»»

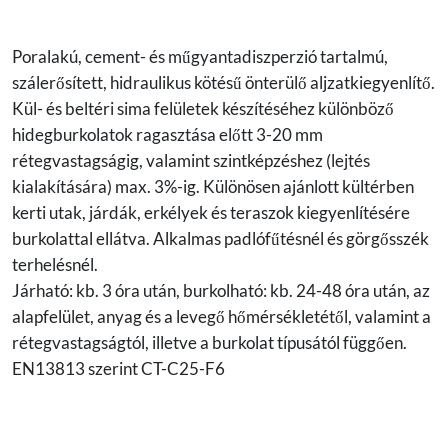
Poralakú, cement- és műgyantadiszperzió tartalmú,
szálerősített, hidraulikus kötésű önterülő aljzatkiegyenlítő.
Kül- és beltéri sima felületek készítéséhez különböző
hidegburkolatok ragasztása előtt 3-20 mm
rétegvastagságig, valamint szintképzéshez (lejtés
kialakítására) max. 3%-ig. Különösen ajánlott kültérben
kerti utak, járdák, erkélyek és teraszok kiegyenlítésére
burkolattal ellátva. Alkalmas padlófűtésnél és görgősszék
terhelésnél.
Járható: kb. 3 óra után, burkolható: kb. 24-48 óra után, az
alapfelület, anyag és a levegő hőmérsékletétől, valamint a
rétegvastagságtól, illetve a burkolat típusától függően.
EN13813 szerint CT-C25-F6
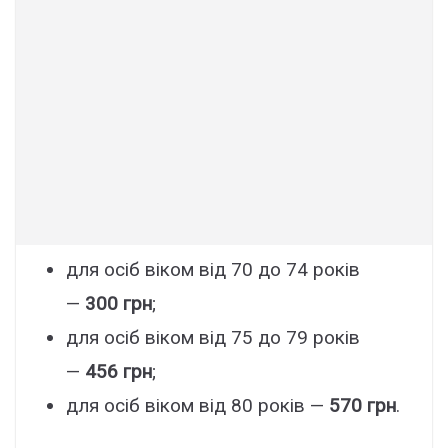
для осіб віком від 70 до 74 років
—
300 грн
;
для осіб віком від 75 до 79 років
—
456 грн
;
для осіб віком від 80 років —
570 грн
.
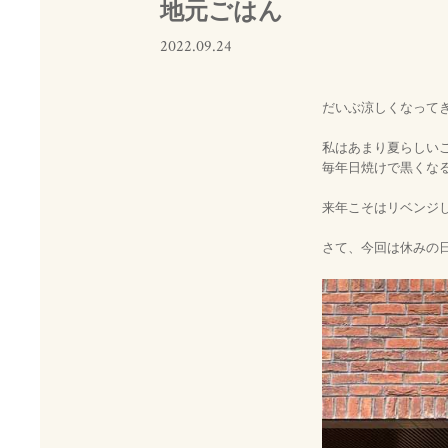
地元ごはん
2022.09.24
だいぶ涼しくなって
私はあまり夏らしい
毎年日焼けで黒くな
来年こそはリベンジ
さて、今回は休みの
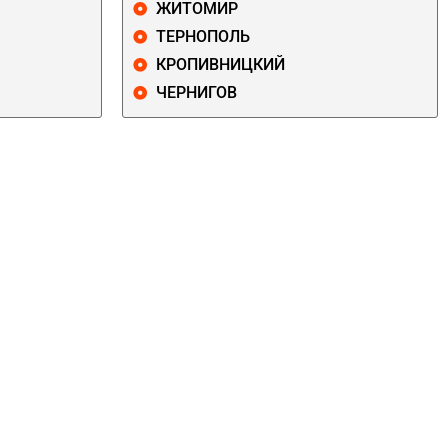
ЖИТОМИР
ТЕРНОПОЛЬ
КРОПИВНИЦКИЙ
ЧЕРНИГОВ
ДАРНИЦКИЙ
ДЕСНЯНСКИЙ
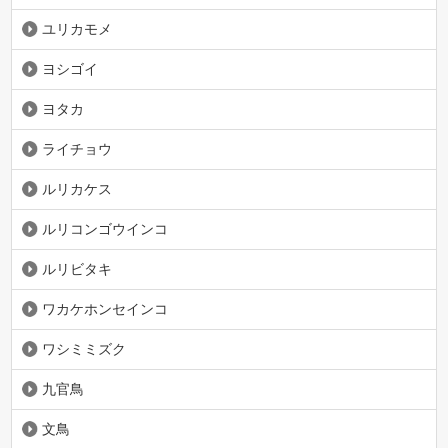
ユリカモメ
ヨシゴイ
ヨタカ
ライチョウ
ルリカケス
ルリコンゴウインコ
ルリビタキ
ワカケホンセインコ
ワシミミズク
九官鳥
文鳥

««

Job item
Each line from the first line of the entries through the line containing "terhelésnél." should be duplicated word for word, and nothing more; the pictures stay out.

Response to the exercise
Poralakú, cement- és műgyantadiszperzió tartalmú,
szálerősített, hidraulikus kötésű önterülő aljzatkiegyenlítő.
Kül- és beltéri sima felületek készítéséhez különböző
hidegburkolatok ragasztása előtt 3-20 mm
rétegvastagságig, valamint szintképzéshez (lejtés
kialakítására) max. 3%-ig. Különösen ajánlott kültérben
kerti utak, járdák, erkélyek és teraszok kiegyenlítésére
burkolattal ellátva. Alkalmas padlófűtésnél és görgősszék
terhelésnél.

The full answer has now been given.